School Counselor Spotlight: Marilyn Kerwin, Corcoran
Published on 2/4/16
District News Corcoran High School
As part of National School Counseling Week, the Syracuse City School District is recognizing select school counselors who go above and beyond to guide the students at their schools.
At Corcoran High School, there’s a saying that reminds everybody what it’s all about: CTF. “CORCORAN THE FAMILY.”
For Corcoran High school counselor, Marilyn Kerwin, family is exactly what brought her to the Syracuse City School District more than 20 years ago. Through volunteering at her children’s PTO at Roberts School, she rediscovered a dream of working with students. Then she went and got her master’s degree in school counseling to make it a reality.
“I still love it,” she says.
Kerwin says the life of a high school level counselor is all about balance—something she had years of practice with as a paralegal, wife and mom before finding her calling in education.
“You have to wear many different hats,” says Kerwin. “We’re working on college applications, academic support, making sure that kids are progressing towards graduation… We are trying to assist them with personal and social problems.

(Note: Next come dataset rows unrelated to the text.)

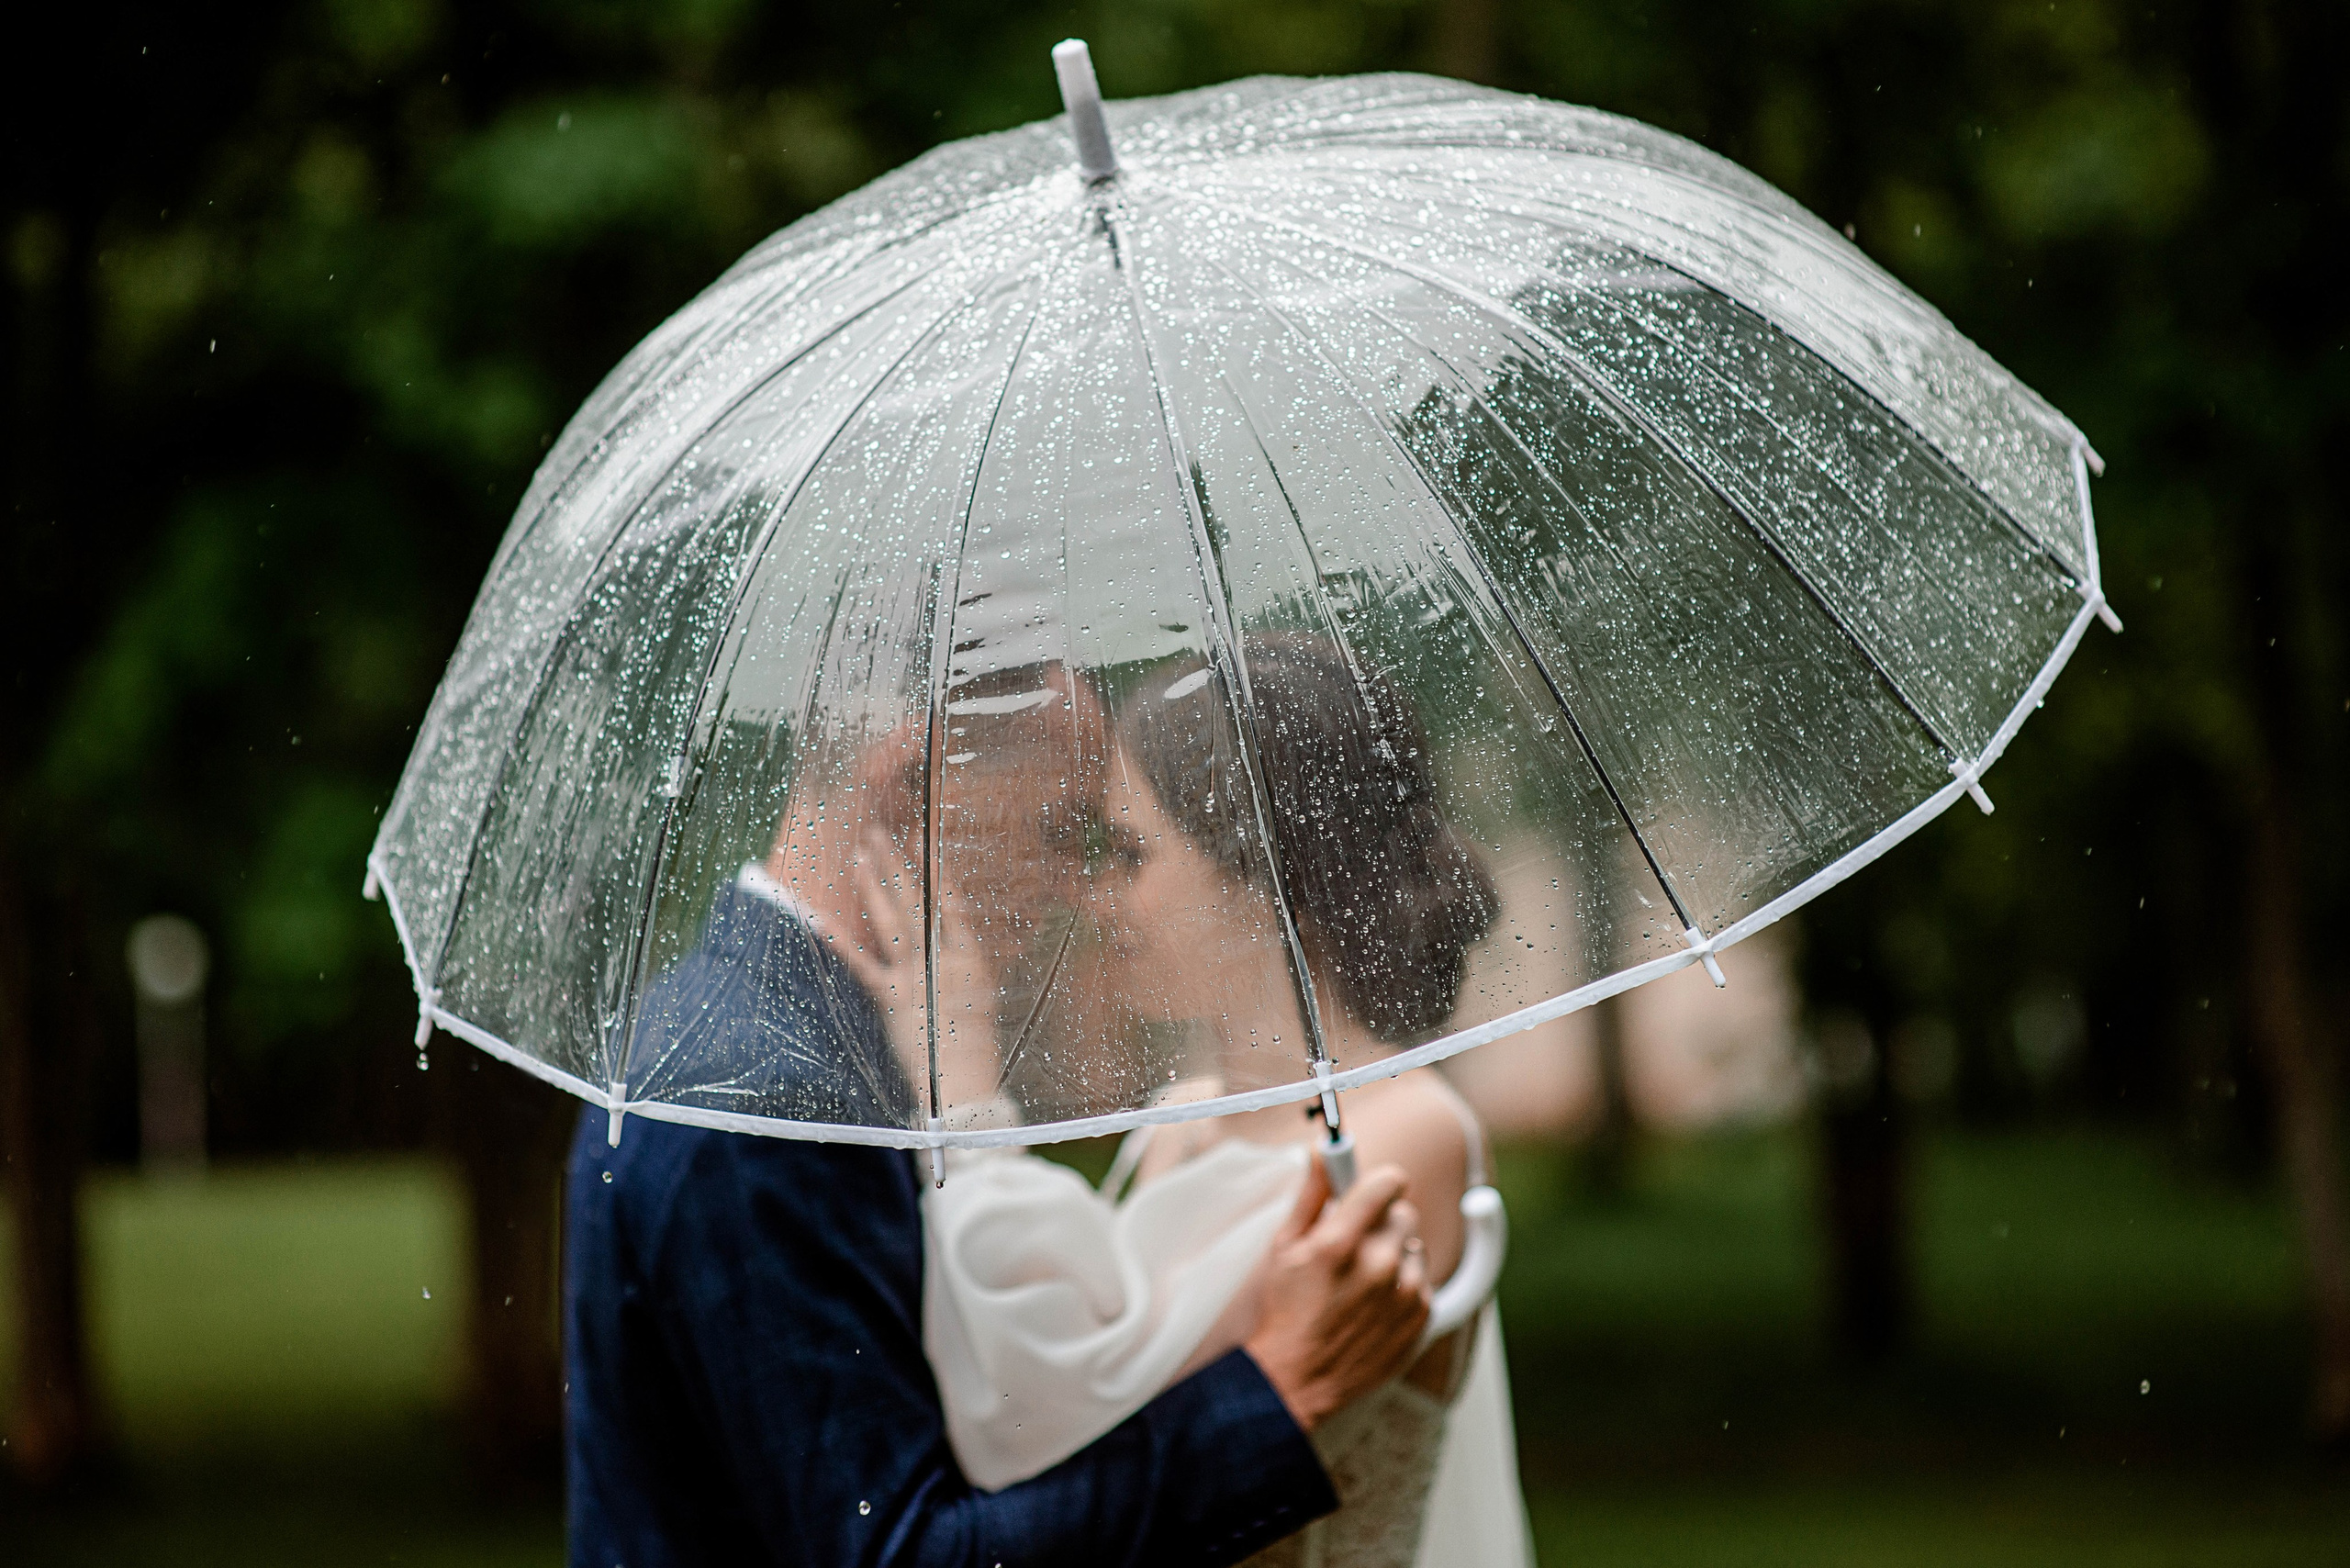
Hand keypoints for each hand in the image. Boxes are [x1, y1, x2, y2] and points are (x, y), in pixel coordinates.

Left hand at [835, 830, 1000, 1112]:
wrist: (965, 1090)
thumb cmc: (977, 1052)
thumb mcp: (980, 1003)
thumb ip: (962, 971)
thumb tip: (945, 946)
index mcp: (972, 960)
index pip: (952, 903)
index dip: (936, 870)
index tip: (921, 840)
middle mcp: (943, 961)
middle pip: (917, 902)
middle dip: (897, 864)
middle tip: (879, 832)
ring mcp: (916, 978)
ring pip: (892, 921)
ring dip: (875, 886)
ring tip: (860, 855)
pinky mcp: (890, 1000)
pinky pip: (860, 965)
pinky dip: (838, 940)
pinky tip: (819, 918)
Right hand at [1241, 1157, 1428, 1432]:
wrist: (1298, 1380)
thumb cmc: (1285, 1312)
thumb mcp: (1285, 1246)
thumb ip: (1312, 1194)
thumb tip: (1324, 1151)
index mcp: (1341, 1242)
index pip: (1388, 1182)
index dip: (1378, 1182)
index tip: (1371, 1188)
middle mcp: (1378, 1266)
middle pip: (1402, 1212)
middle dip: (1380, 1221)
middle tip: (1354, 1244)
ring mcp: (1403, 1295)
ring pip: (1413, 1246)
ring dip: (1393, 1255)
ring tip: (1362, 1280)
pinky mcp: (1420, 1319)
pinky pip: (1422, 1281)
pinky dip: (1403, 1286)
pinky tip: (1374, 1302)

We are working with teachers. We are working on financial aid to explain to students and families what they need.”
Although high school kids may want their independence and are close to graduation, Kerwin advises parents to still keep watch and provide structure.
“They need to have set time to do homework and school work,” says Kerwin. “[Parents should] keep in good communication with the school. A lot of times people are working full time one or two jobs but having email is a good advantage
to make sure we’re doing the best we can for everybody.”
Kerwin should know. She’s raised three children who all went on to graduate as Corcoran Cougars.
She’s seen a lot of change throughout the years but there’s one change she wants more of.
“My generation is retiring but we have a lot of young passionate people working a long with the experienced veterans,” says Kerwin. “I’d like to see more of our young people go into school counseling from the city school district.”
For National Counselor Appreciation week, she wants those counselors veteran and new to stay encouraged wherever they are on their journey.
“Remember it’s the kids,” says Kerwin. “Sometimes other things may get in the way but we always have to remember-- we are there for the kids and the families and we are doing the best we can.